===== Supplied data =====
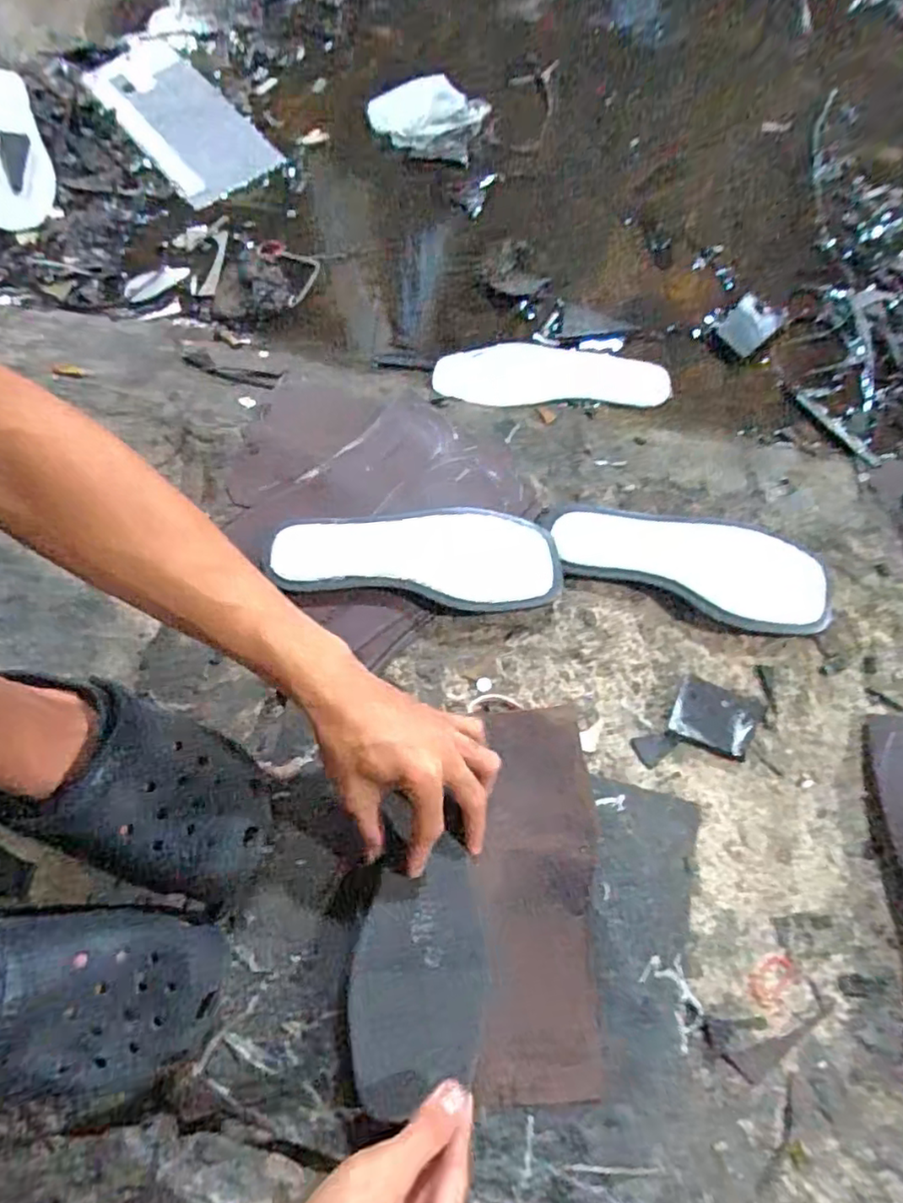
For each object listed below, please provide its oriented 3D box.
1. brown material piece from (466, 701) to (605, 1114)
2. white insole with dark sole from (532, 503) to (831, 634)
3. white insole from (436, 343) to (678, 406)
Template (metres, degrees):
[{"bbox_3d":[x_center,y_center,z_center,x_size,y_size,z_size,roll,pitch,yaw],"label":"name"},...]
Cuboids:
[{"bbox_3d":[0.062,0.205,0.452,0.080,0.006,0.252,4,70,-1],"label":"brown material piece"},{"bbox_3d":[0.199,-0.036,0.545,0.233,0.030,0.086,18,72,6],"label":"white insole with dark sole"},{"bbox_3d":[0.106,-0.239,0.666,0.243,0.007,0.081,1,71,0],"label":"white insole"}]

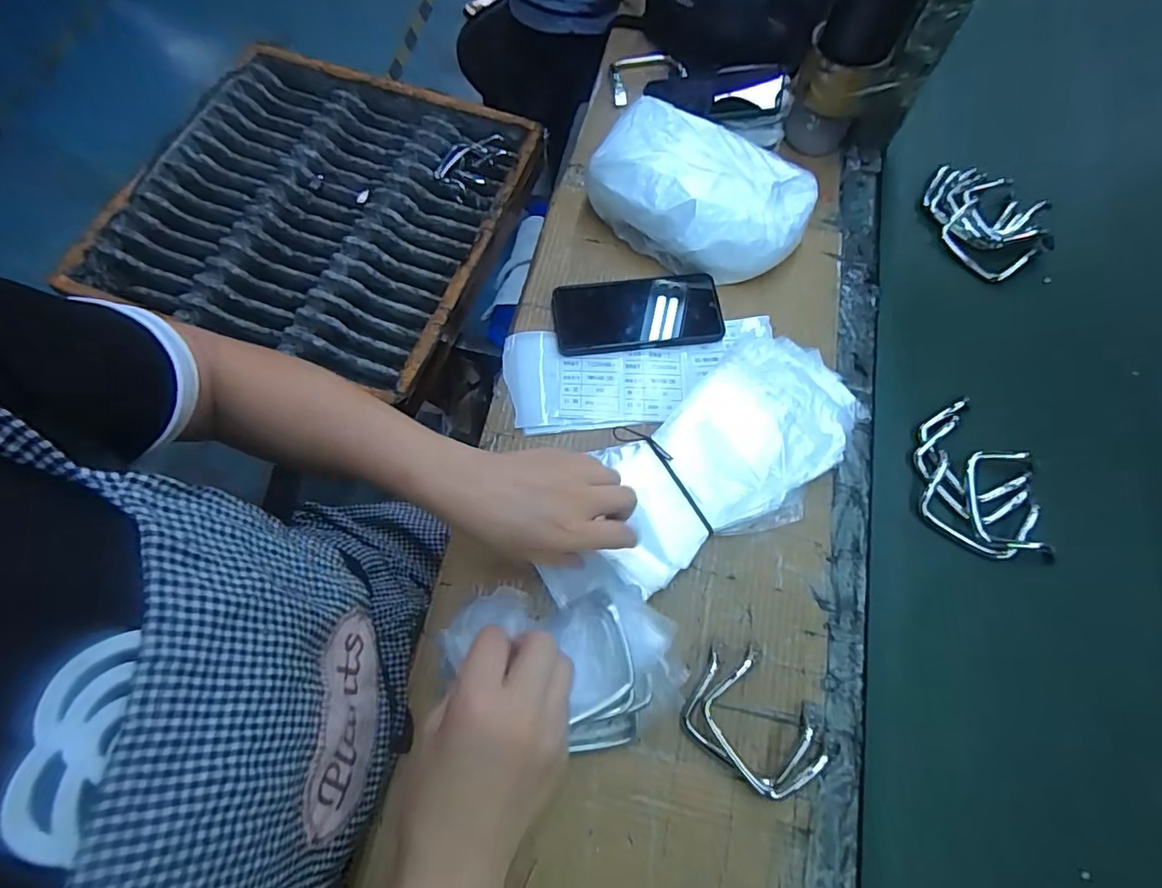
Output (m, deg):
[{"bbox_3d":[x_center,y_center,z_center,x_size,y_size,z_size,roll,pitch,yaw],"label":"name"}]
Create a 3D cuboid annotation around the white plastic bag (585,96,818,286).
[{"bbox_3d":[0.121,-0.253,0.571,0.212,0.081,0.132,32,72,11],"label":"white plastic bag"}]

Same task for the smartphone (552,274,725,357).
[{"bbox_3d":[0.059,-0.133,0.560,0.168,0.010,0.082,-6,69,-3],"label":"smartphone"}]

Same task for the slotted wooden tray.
=====
## [Task]
All the lines above should be reproduced exactly, and none of the pictures.

## [Response to the exercise]
For each object listed below, please provide its oriented 3D box.
1. brown material piece from (466, 701) to (605, 1114)
2. white insole with dark sole from (532, 503) to (831, 634)
3. white insole from (436, 343) to (678, 406)
Template (metres, degrees):
[{"bbox_3d":[x_center,y_center,z_center,x_size,y_size,z_size,roll,pitch,yaw],"label":"name"},...]
Cuboids:
[{"bbox_3d":[0.062,0.205,0.452,0.080,0.006,0.252,4,70,-1],"label":"brown material piece"},{"bbox_3d":[0.199,-0.036,0.545,0.233,0.030,0.086,18,72,6],"label":"white insole with dark sole"},{"bbox_3d":[0.106,-0.239,0.666,0.243,0.007,0.081,1,71,0],"label":"white insole"}]

Output (m, deg):
[{"bbox_3d":[x_center,y_center,z_center,x_size,y_size,z_size,roll,pitch,yaw],"label":"name"}]
Create a 3D cuboid annotation around the white plastic bag (585,96,818,286).
[{"bbox_3d":[0.121,-0.253,0.571,0.212,0.081,0.132,32,72,11],"label":"white plastic bag"}]

Same task for the smartphone (552,274,725,357).
[{"bbox_3d":[0.059,-0.133,0.560,0.168,0.010,0.082,-6,69,-3],"label":"smartphone"}]

Same task for the slotted wooden tray.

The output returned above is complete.